#### Texto para leer:
--

Decía Roland Barthes en sus “Mitologías” que un mito es un relato antiguo más memorable por su forma que por su contenido. Por ser forma, silueta, molde, sirve para narrar hechos de cualquier época. Las problemáticas de la historia, dice el francés, eligen los mitos útiles. Los mitos son miembros gemebundos de la historia. Los mitos, por ser palabras, son imagen y significante a la vez, es decir, son expresiones que dan sentido al mundo. No podríamos vivir sin sentido, sin orientación. Nosotros, mientras la ciencia encuentra las verdades últimas, tenemos que encontrar sentidos, rumbos, o en palabras de Barthes, una “síntesis significativa” que justifique el vivir.

Justificar, pretextar, es acotar, determinar inicios y fines. Para querer vivir, para actuar, solemos pensar que tenemos una misión y que somos la extensión de una tradición. Mas tan parejas cosas no son vacuas palabrerías que manan mentiras, sino conjeturas que, como decían los oradores antiguos, conducen a la mente hacia la verdad, puente perpetuo, aunque invisible, para vadear el minaz río del nihilismo.

Se entiende, después de varias vueltas del pensamiento, que las palabras no pueden ser los límites de las palabras. La arena, aunque hecha duna, no limita al desierto, pero sí trastoca la perspectiva del viajante en el desierto. Los conceptos aplicados a la realidad, su “uso empírico, el más extenso de nuestro entendimiento”, como sostuvo Kant, destruyen los mitos, crean ciencias, pero dejan al hombre en la nada. Comprenderemos, si meditamos con seriedad lo dicho, que aunque nuestras ciencias descubran el funcionamiento del andamio universal seguiremos mitificando, pues no es nuestra razón, “ratio”, obra hecha para hablar de lo que no es necesario hablar.

Ortega y Gasset señala que “ratio” significaba originalmente “habla”. El “habla” llena, por ejemplo, el vacío que hay entre dos desconocidos o entre dos enamorados. El “habla”, transformado por los siglos en valores, en costumbres, restringe nuestros actos animales, instintivos, y nos lleva a elegir lo mejor conociendo lo placentero y a ser elegantes y gustosos conversadores.

--

#### Entradas de datos:

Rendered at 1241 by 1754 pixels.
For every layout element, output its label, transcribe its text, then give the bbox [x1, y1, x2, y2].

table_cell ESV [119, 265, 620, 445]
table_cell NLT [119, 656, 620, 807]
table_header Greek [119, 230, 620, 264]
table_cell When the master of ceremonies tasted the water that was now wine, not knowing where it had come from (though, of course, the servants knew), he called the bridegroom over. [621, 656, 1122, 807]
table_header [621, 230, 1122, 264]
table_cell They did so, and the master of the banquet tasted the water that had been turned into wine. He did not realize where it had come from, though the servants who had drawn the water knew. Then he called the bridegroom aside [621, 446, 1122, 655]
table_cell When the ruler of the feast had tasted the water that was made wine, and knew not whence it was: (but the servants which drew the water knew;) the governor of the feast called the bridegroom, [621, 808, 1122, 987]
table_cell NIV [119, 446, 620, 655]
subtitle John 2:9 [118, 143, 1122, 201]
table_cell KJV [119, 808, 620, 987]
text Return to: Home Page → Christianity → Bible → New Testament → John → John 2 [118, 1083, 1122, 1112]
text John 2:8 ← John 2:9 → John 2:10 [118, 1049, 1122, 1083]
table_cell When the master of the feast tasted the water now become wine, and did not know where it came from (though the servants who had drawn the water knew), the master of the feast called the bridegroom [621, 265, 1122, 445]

--

#### Problema planteado A:
Responde a estas preguntas sobre el ensayo acerca de los mitos:
(i) Según Barthes, ¿por qué resulta memorable un mito?
(ii) ¿Qué significaba originalmente "ratio", según Ortega y Gasset?
(iii) ¿Qué hacen los conceptos aplicados a la realidad, según el ensayo?
#### Problema planteado B:
Según el ensayo sobre los mitos, ¿por qué puede un mito servir para narrar hechos de cualquier época? Responde en una a tres oraciones.
#### Problema planteado C:
Prosigue el ensayo sobre los mitos a partir de su última oración.

#### Resultado del ejercicio A:
(i) Por su forma más que por su contenido.
(ii) Significaba "habla".
(iii) Destruyen los mitos y crean ciencias, pero dejan al hombre en la nada.

#### Resultado del ejercicio B:
Un mito es un relato más memorable por su forma que por su contenido. Al ser forma, silueta o molde, sirve para narrar hechos de cualquier época.

#### Resultado del ejercicio C:
Con operación filológica demostremos que el pensamiento, siempre adúltero, siempre huyendo, aunque revestido de hidalgas y sosegadas palabras necesita de la metáfora, dejo mágico del mundo primitivo. Quevedo, vituperando a una pérfida, escribió:

Sólo en ti, Lesbia, vemos que ha perdido
el adulterio la vergüenza al Cielo,
pues que tan claramente y tan sin velo
has los hidalgos huesos ofendido.

Aristóteles, en su “Retórica”, explica qué es la vergüenza así: “cierto pesar o turbación relativos a aquellos vicios presentes, pasados o futuros, cuya presencia acarrea una pérdida de reputación”. Lo que fue vergonzoso en el siglo XVII ya no lo es hoy, en pleno siglo XXI, y con todo, el añejo poema da sentido a la existencia, mas ya no moralizando, sino acuciando rebeldes anticlericales. Unos verán en él una invitación a lo afrodisíaco y otros una advertencia contra la inmoralidad. La adúltera, apunta el Filósofo, pudo ser tentada por la pasión, “páthe”, o simplemente ser movida por su modo de ser, “héxis”. El lenguaje, por más preciso y amplio que sea, no podrá fijar lo acaecido entre la adúltera, el deshonrado y el marido afectado de que se habla.

Pero dejemos quieto lo moral y examinemos con los ojos del erudito Américo Castro la palabra “hidalgos”. “Hidalgo”, de “hijo-de-algo”, o “fijo d´algo”, como se decía en la España antigua, es una forma lingüística semítica. Para el oriental lo abstracto engendra lo concreto. En hebreo la palabra “flecha” se dice “hija del arco” y en árabe “hijo de la noche” suple al término “ladrón”. Esgrimen, por hablarse de abstracciones, expresiones solemnes, epítetos y descripciones de atributos, como en la “Ilíada”. Ser “hidalgo”, en fin, es ser hijo de un “bien” o de “buenos”, “ben tovim”, “hijo de los buenos”. La idea contraria la hallamos en el Salterio, donde leemos un duro verso: “malicia concibió, fracaso pare”.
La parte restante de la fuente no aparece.